==== Vorliegender Textauszug ====

Das so in die Hefte gebrachte philosophische Wissen wurde später von Karl Rosenkranz aus den Schülermitschriften kompiliert und als Philosophische Propädeutik herausgegeben. Aber auch Hegel selbst griff in der Heidelberger Zeit auf seine Aufzeichnungen der Philosophiestunden am Egidiengymnasium gern zurück.

Die erhoffte Ordnung der finanziellen Verhältnisse stellte sich nicht ein. So wenig die öffentlichen Gelder für einen Pedell, einen Kopisten etc. gereicht zu haben scheinen, so wenig ist man wohl auch in der Lage gewesen, den Rektor selbst regelmäßiger Zahlungen zu versichern. Rückstände von Monaten in der Anweisung des Gehaltes konnten vorkommen und brachten Hegel wieder Schwierigkeiten. In anderer Hinsicht brachte die Nürnberger Zeit allerdings etwas Neues. Wohl zu seiner eigenen Überraschung lernte Hegel hier eine junge Frau kennen, die mit ihm in den Stand der Ehe zu treten gewillt war:

Ehestand Hegels

Marie von Tucher war gerade zwanzig Jahre alt, als ihr Hegel am 16. April 1811 die Ehe antrug. Sie war damit in etwa halb so alt wie Hegel selbst. Dennoch scheinen die Bedenken des Vaters, Jobst Wilhelm Karl Freiherr von Tuch zu Simmelsdorf, Senator der Stadt Nürnberg, und auch der Mutter Maries, geb. Susanna Freiin Haller von Hallerstein, auf einem anderen Gebiete als dem des Alters gelegen zu haben.

Als Niethammer von der Neuigkeit mit dem Datum des 18. Aprils 1811 erfuhr, schrieb Hegel dazu, sein Glück ist zum Teil an die Bedingung gebunden, dass [er] eine Stelle auf der Universität erhalte, da Marie doch neben der Aussteuer mit einer jährlichen Apanage von 100 Talern beschieden werden sollte. Um die Sache nicht zu dramatisieren, erweist sich Niethammer auch hier als Freund und antwortet mit einer Art Empfehlungsschreiben für Hegel, durchaus zur Vorlage bei den Tuchers geeignet.

Auf diese oder andere Weise scheinen sich die Tucherschen Bedenken dann zerstreut zu haben, denn für den 16. September 1811 wurde die Hochzeit anberaumt.

====

▶ **Arbeitsaufträge**
**A)** Prüfen Sie, ob die folgenden Aussagen mit dem Textauszug übereinstimmen. Antworten Sie jeweils mit Ja oder Nein und zitieren Sie die entscheidenden Worte des Textauszugs wörtlich.
(i) Marie von Tucher war zwanzig Jahre alt, als Hegel ihr die Ehe antrug.
(ii) Die Hochzeit wurde für den 18. April 1811 angesetzt.
(iii) Hegel gab die Philosophische Propädeutik selbst heraus.
**B)** Beantworten Sie anhand des Textauszugs die folgenden Fragen knapp:
(i) Welche jährliche Apanage sollte Marie neben der Aussteuer erhalten?
(ii) Welches Amt bekleidete Maries Vater?
(iii) An welchem Gymnasium hielt Hegel die Philosophiestunden, auf deren Aufzeichnungen er in der Heidelberger Zeit zurückgriff?

==== Quellenmaterial ====

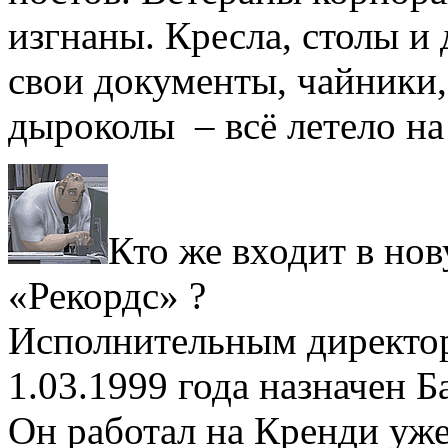
изгнаны. Кресла, столы и
свои документы, чайники,
дыроколы – всё летело на 
Кто же входит в но
«Рекордс» ?
Исполнительным директ
1.03.1999 года назначен Б
Он работал на Кренди уже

====

▶ **Nummerierte Antworten**
**A)**
(i) Ja – „Marie von Tucher war gerade zwanzig Jahre alt, als ihr Hegel am 16. April 1811 die Ehe antrug.“
(ii) Nein – „denn für den 16. September 1811 wurde die Hochzeit anberaumt.“
(iii) Nein – „wurde später von Karl Rosenkranz aus den Schülermitschriften kompiliert und als Philosophische Propädeutik herausgegeben.“

**B)**
(i) Eine jährliche Apanage von 100 Talern.
(ii) Er war Senator der Stadt Nürnberg.
(iii) Am Egidiengymnasium.